LightweightsAl Iaquinta (12-3-1) vs. Diego Sanchez (27-9)
THE MATCHUP: Another squash match sets up shop in the co-main event slot. Sanchez is on a nice little run right now. After losing to every top fighter he faced from 2012 to 2015 -- Yes, you can include Ross Pearson on the list of losses -- Sanchez had a strong showing against an admittedly depleted Jim Miller in 2016. Joe Lauzon prevented that from turning into a streak with a stunning first-round knockout in Sanchez’s next fight, but “The Ultimate Fighter 1” winner went on to beat Marcin Held in November.
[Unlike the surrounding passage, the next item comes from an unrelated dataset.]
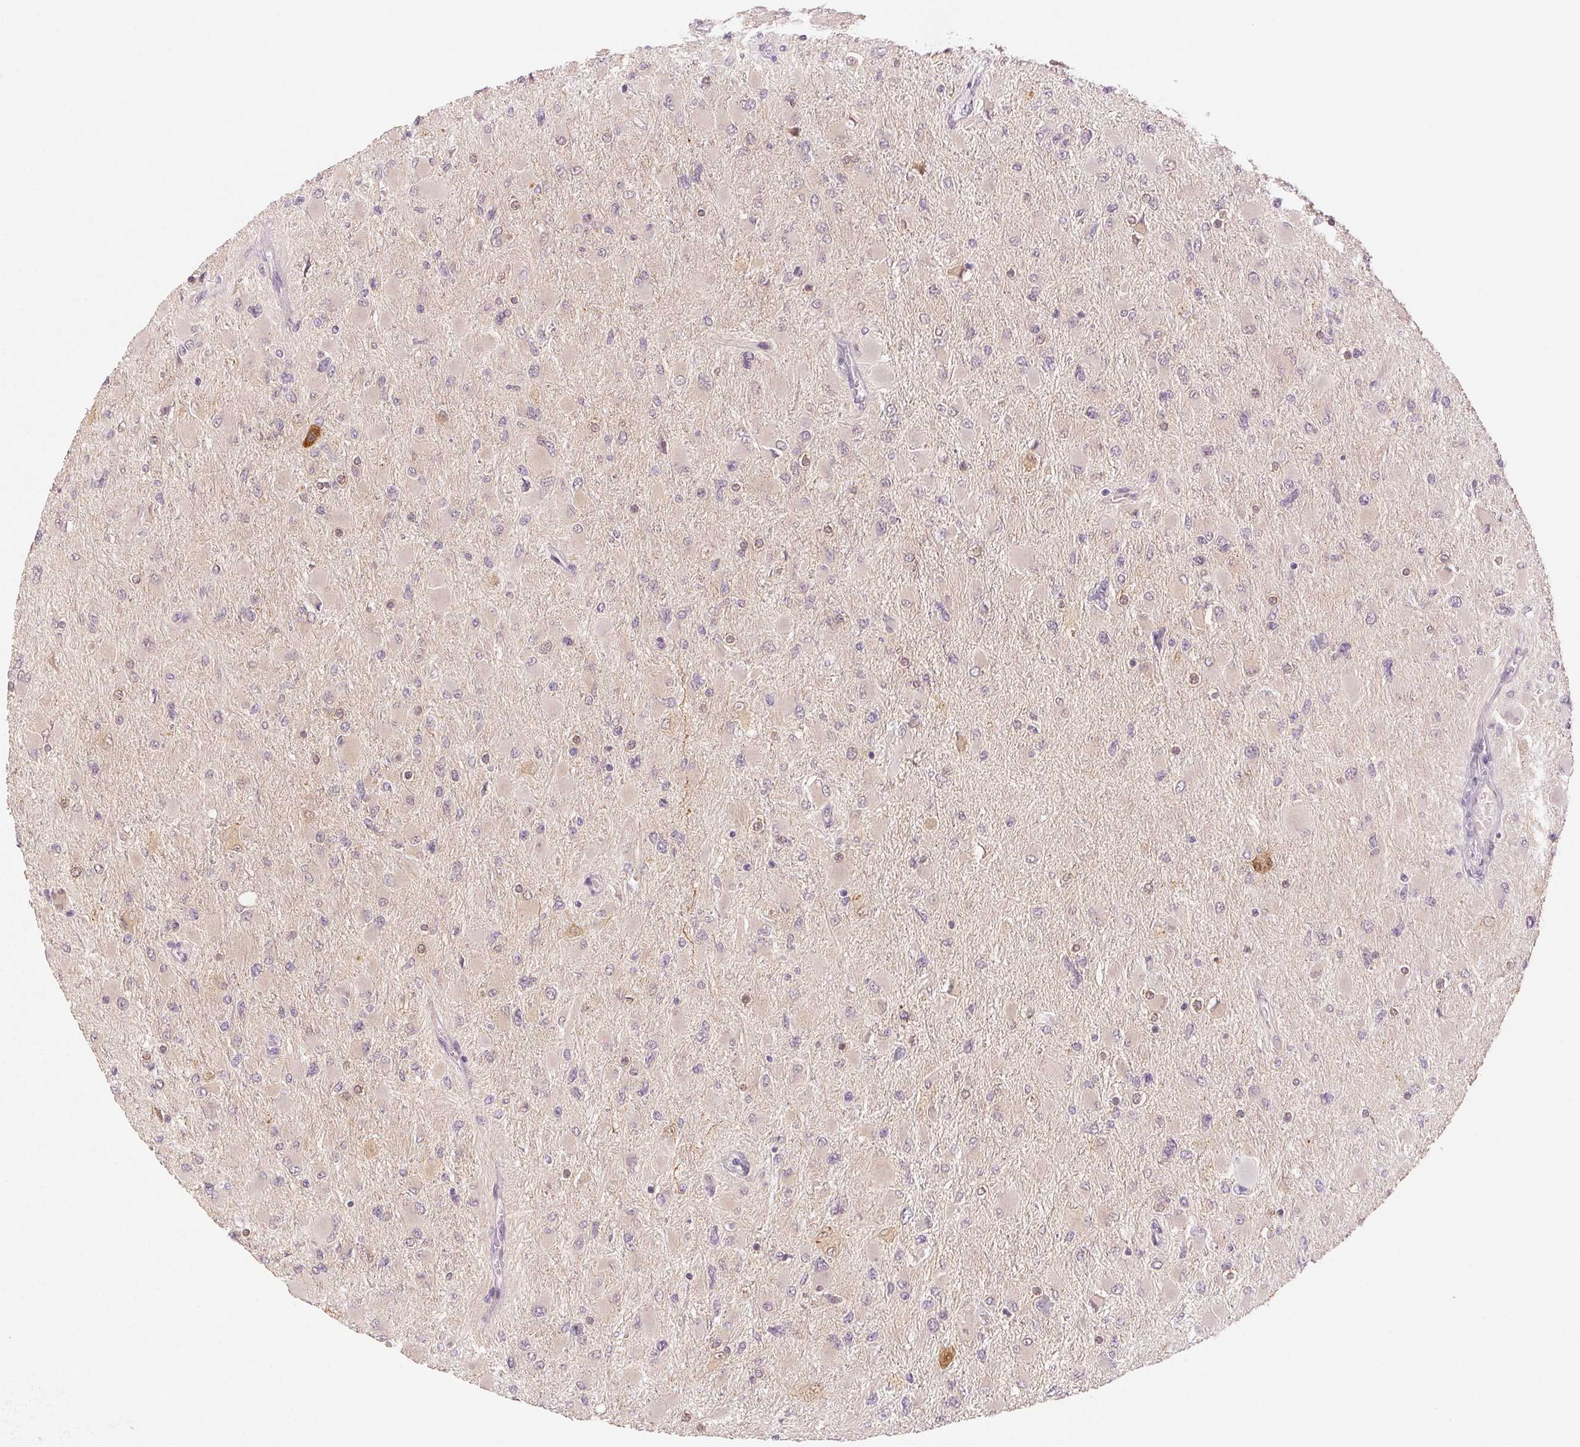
{"staining": {"intensity": "negative", "quantity": "none", "location": "none"}, "tissue": "glioma", "cell_type": "Tumor cells", "image_type": "cancer", "snomed": [{"axis": "morphology", "description": "Glioma, malignant, High grade"}, {"axis": "topography", "description": "Cerebral cortex"}], "caption": "High-grade glioma (malignant) was stained to show a protein in brown. There is no significant staining in tumor cells. (IHC, brightfield microscopy, high magnification).", "gene": "MAP1LC3A", "patient": {"sex": "female", "age": 36}}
Iaquinta has been at odds with the UFC for two years now, and the resultant layoff is the only thing that gives Sanchez a twinkle of hope in this fight. If Iaquinta returns in good form, however, he will be a nightmarish matchup for “The Nightmare.” Iaquinta is a boxer first and foremost and a good one, too. “Raging Al” does have a tendency to square up and hang out a little too long in punching range, but he takes small angles very well to negate some of the defensive liabilities created by these habits. The angles also allow Iaquinta to set up his own punches, which almost always fly in combinations. Iaquinta attacks the body with bad intentions and occasionally sets up chopping low kicks with his hands. Iaquinta will occasionally shoot for takedowns, though is more likely to fake a snatch single in order to keep his opponent guessing. Defensively, he stops 84 percent of the takedowns attempted on him. He has not been successfully taken down since his fight with Kevin Lee in 2014.
There is some cause for concern as far as Iaquinta’s submission defense is concerned. Though he is a capable technician on the ground, being trained by the venerable Matt Serra, Iaquinta seems to suffer from the same problem that used to plague Matt Brown. He grapples impatiently, knowing that his chances are best on the feet, and gives up bad positions. Mitch Clarke and Michael Chiesa, both dangerous submission grapplers, managed to submit Iaquinta with chokes. This represents Sanchez’s clearest path to victory. He will have a difficult time getting Iaquinta down, but grappling skill is the one aspect of Sanchez’s game that has not seriously eroded over time. Still, it has been many years since he last submitted an opponent, and he tends to spend more time charging forward on the feet than controlling opponents from half guard. Sanchez’s striking is as wooden as ever, and his chin will be a ripe target for Iaquinta’s fists. While Sanchez could once brag that he had never been knocked out, Lauzon put an end to that idea for good.
THE ODDS: Iaquinta (-400), Sanchez (+315)
THE PICK: Sanchez has two paths to victory here. The first is to relentlessly pursue the takedown and control Iaquinta on the floor, hopefully setting up a submission. Given Iaquinta’s takedown defense, footwork and vicious counterpunching, this does not seem likely. The second will only come to fruition if Iaquinta’s layoff has affected his abilities. If Iaquinta slows down significantly in the latter half of the fight, Sanchez’s nonstop pace and reckless aggression could open a few doors for the ancient veteran. Even then, Iaquinta will not be easy to hurt on the feet, and he will still have opportunities to use his calculated counterpunches. Sanchez clearly still has it in him to surprise, but his methods are too obvious and his body too worn down to have any chance of catching a well-prepared Iaquinta off-guard. Iaquinta by second-round TKO is the pick.